■ WHAT YOU NEED TO DO
Please rewrite the records below, substituting "Begin survey" for "Start survey" and keeping everything else the same. Leave the pictures out of your answer.

■ DATA EXTRACTS

•••••

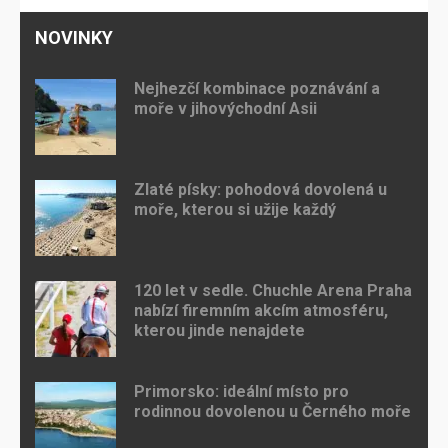
NOVINKY
Nejhezčí kombinace poznávání a
moře v jihovýchodní Asii
Zlaté písky: pohodová dovolená u
moře, kterou si užije každý
120 let v sedle. Chuchle Arena Praha
nabízí firemním akcím atmosféru,
kterou jinde nenajdete
Primorsko: ideální místo pro
rodinnou dovolenou u Černého moře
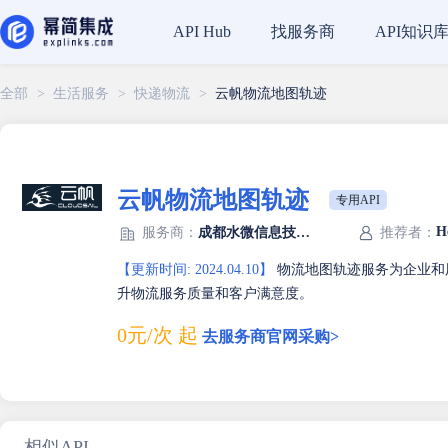
找服务商
API知识
API Hub
全部
>
生活服务
>
快递物流
>
云帆物流地图轨迹
云帆物流地图轨迹
专用API
H
服务商：
成都水微信息技术有限公司
推荐者：
【更新时间: 2024.04.10】
物流地图轨迹服务为企业和
升物流服务质量和客户满意度。
0元/次 起
去服务商官网采购>
相似API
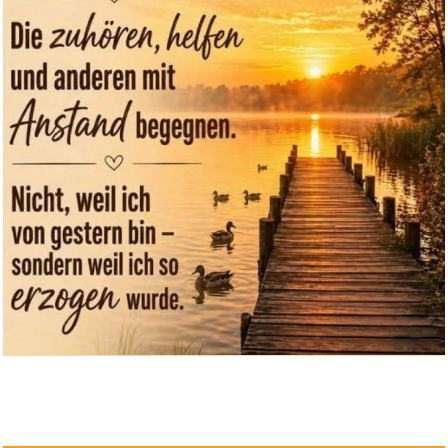
Speedlink SPES
Ansteckmikrofon...
Anzeige
Star Wars: The Mandalorian
and...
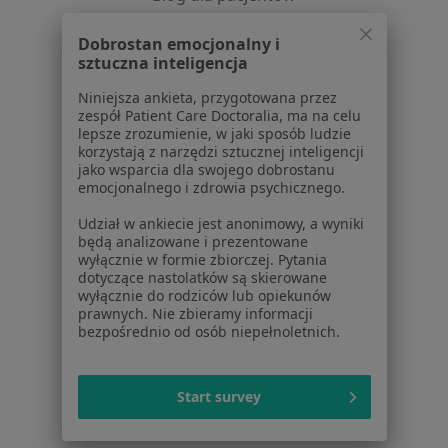
Dla profesjonalistów
Dobrostan emocjonalny i
sztuczna inteligencja
Cennik
Dla lekarzy
Niniejsza ankieta, przygotowana przez
zespół Patient Care Doctoralia, ma na celu
Dla placówek medycznych
lepsze zrozumienie, w jaki sposób ludzie
Noa Notes
nowość
korzystają z narzędzi sztucznej inteligencji
Baza wiedzy
jako wsparcia dla swojego dobrostanu
emocjonalnego i zdrowia psychicznego.
Centrum Pomocy dla Specjalisty
Udział w ankiecie jest anonimowy, a wyniki
Kontakt
będą analizowane i prezentowane
ZnanyLekarz - Strona główna
wyłącznie w formie zbiorczej. Pytania
dotyczące nastolatków są skierowane
ZnanyLekarz Sp. z o.o.
wyłącznie do rodziców lub opiekunów
ul. Kolejowa 5/7
prawnych. Nie zbieramy informacji
01-217 Warszawa, Polska
bezpośrednio od osób niepełnoletnich.
NIP: ⁠7010224868
KRS: ⁠0000347997
Start survey
REGON: ⁠142276657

•••••

■ SOLUTION FOR THIS EXERCISE
NOVINKY
Nejhezčí kombinace poznávání a
moře v jihovýchodní Asii
Zlaté písky: pohodová dovolená u
moře, kterou si užije každý
120 let v sedle. Chuchle Arena Praha
nabízí firemním akcím atmosféru,
kterou jinde nenajdete
Primorsko: ideální místo pro
rodinnou dovolenou u Černého moře
找服务商
API知识
API Hub
全部
>
生活服务
>
快递物流
>
云帆物流地图轨迹
云帆物流地图轨迹
专用API
H
服务商：
成都水微信息技术有限公司
推荐者：
【更新时间: 2024.04.10】
物流地图轨迹服务为企业和
升物流服务质量和客户满意度。
0元/次 起
去服务商官网采购>
相似API
Speedlink SPES
Ansteckmikrofon...
Anzeige
Star Wars: The Mandalorian
and...
Dla profesjonalistów
Dobrostan emocjonalny i
sztuczna inteligencja
Cennik
Dla lekarzy
Niniejsza ankieta, przygotowana przez
zespół Patient Care Doctoralia, ma na celu
Dla placówek medycznych
lepsze zrozumienie, w jaki sposób ludzie
Noa Notes
nowość
korzystają z narzędzi sztucznej inteligencji
Baza wiedzy
jako wsparcia dla swojego dobrostanu
emocjonalnego i zdrowia psychicznego.
Centrum Pomocy dla Specjalisty
Udział w ankiecie jest anonimowy, a wyniki
Kontakt
będą analizowane i prezentowane
ZnanyLekarz - Strona główna
wyłącznie w formie zbiorczej. Pytania
dotyczące nastolatków są skierowane
ZnanyLekarz Sp. z o.o.
wyłącznie do rodziców lub opiekunów
ul. Kolejowa 5/7
prawnych. Nie zbieramy informacji
01-217 Warszawa, Polska
bezpośrednio od osób niepełnoletnich.
NIP: ⁠7010224868
KRS: ⁠0000347997
Begin survey
REGON: ⁠142276657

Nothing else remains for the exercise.